Anyone who interacts with law enforcement is entered into the database, including those who are arrested, victims and witnesses, with limits on what ICE officers can view.
"How anyone can define this as making America great again is beyond me," Kenney said.
Kenney and City Solicitor Marcel Pratt gave five reasons for ending the PARS agreement: ICE officials didn't assure the city that it doesn't use PARS to profile by race, ethnicity and/or national origin; ICE officials can use PARS against residents who have not been accused of convicted of a crime; ICE uses PARS to probe for people who self-report not being born in the United States; ICE doesn't audit or self-monitor PARS; and ICE didn't respond to the City's post-meeting request for responses to concerns.
“As a result of this process, we have concluded that ICE’s use of PARS can result in arrests of otherwise law-abiding residents for civil immigration violations when the agency executes an operation due to information found in PARS," Pratt said.
"Such practices sow fear and distrust in Philadelphia’s great immigrant community, and make it more difficult for our Police Department to solve crimes. I cannot in good conscience allow the agreement to continue," Kenney said.
As a "sanctuary city," Philadelphia had already curbed cooperation with immigration enforcement. It won't release inmates to ICE without a judicial warrant.
ICE officials were disappointed with Philly's decision and said the agency "was at no point in breach of the teams of its access to PARS."
"The city’s refusal to honor detainers, coupled now with the termination of the PARS contract further restricts ICE from detaining individuals with pending criminal matters or criminal convictions, and only adds insult to injury by needlessly compromising public safety," ICE said. "Despite these attempts to obstruct ICE’s lawful efforts to apprehend criminal aliens, the agency remains committed to its efforts to uphold public safety in the City of Philadelphia."
The upcoming deadline galvanized ICE opponents, who, in addition to ending the PARS contract, would like to see the entire agency dissolved.
Philadelphia District Attorney Larry Krasner is among those who called for an end to the program.

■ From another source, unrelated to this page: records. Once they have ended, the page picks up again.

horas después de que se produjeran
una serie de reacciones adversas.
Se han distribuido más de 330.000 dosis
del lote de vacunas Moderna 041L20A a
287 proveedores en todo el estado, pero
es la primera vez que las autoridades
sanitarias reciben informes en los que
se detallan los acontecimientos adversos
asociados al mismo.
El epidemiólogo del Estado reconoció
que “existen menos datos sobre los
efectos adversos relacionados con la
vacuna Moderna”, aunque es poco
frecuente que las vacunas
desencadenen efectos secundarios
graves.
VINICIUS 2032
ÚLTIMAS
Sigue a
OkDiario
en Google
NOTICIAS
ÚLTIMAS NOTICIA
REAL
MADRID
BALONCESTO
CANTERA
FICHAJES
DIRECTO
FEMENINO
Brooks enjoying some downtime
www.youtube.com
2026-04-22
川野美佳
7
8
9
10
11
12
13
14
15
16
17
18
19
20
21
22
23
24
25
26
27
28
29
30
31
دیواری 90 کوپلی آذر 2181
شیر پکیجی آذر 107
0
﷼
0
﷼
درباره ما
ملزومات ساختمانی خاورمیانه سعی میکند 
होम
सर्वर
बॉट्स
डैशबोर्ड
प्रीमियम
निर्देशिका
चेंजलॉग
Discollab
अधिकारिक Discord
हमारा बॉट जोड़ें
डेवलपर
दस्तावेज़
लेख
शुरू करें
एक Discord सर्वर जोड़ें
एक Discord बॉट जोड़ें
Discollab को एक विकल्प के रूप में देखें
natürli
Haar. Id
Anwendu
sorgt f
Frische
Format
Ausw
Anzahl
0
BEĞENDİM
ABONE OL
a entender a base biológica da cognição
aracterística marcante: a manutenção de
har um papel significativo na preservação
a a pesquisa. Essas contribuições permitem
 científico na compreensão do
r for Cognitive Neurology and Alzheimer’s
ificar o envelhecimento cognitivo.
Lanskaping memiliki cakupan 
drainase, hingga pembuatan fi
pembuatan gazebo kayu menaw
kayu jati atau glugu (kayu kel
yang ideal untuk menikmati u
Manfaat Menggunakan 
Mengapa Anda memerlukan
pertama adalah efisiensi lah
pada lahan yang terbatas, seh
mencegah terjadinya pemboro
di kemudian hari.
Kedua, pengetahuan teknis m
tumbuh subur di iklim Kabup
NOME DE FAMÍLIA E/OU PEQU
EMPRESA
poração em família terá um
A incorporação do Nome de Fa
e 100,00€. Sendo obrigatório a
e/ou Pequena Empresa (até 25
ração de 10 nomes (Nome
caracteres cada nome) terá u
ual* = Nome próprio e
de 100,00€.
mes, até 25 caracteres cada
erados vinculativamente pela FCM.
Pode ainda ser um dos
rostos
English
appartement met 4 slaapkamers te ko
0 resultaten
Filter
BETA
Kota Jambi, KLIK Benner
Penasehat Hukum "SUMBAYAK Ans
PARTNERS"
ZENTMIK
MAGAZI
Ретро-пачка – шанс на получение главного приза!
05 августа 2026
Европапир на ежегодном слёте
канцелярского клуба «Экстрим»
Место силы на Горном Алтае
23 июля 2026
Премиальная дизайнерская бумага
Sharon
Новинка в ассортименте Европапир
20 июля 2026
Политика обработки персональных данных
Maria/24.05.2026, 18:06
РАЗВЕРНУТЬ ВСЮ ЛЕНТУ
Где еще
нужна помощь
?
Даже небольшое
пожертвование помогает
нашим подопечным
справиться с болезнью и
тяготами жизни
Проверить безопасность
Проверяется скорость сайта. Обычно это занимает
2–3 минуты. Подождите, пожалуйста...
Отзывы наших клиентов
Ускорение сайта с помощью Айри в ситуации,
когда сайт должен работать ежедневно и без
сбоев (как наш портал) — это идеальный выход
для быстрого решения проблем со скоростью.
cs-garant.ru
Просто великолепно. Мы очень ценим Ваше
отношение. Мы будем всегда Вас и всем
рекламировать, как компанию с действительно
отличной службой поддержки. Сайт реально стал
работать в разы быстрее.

“Quite frankly, cooperating with ICE at this time makes our city less safe because it makes undocumented individuals fearful of coming forward to report crimes or testify in criminal cases,” Krasner said earlier this month. “That’s simply unacceptable.”
Other city officials echoed the calls to end access to PARS.
“The termination of the PARS contract is the right decision," Immigrant Affairs Office director Miriam Enriquez said. "It’s a decision that will once again reinforce to our immigrant communities that the City is not an extension of ICE. Witnesses and victims of crime in our City will know they need not fear adverse immigration consequences when they report crimes or use services offered by the City.”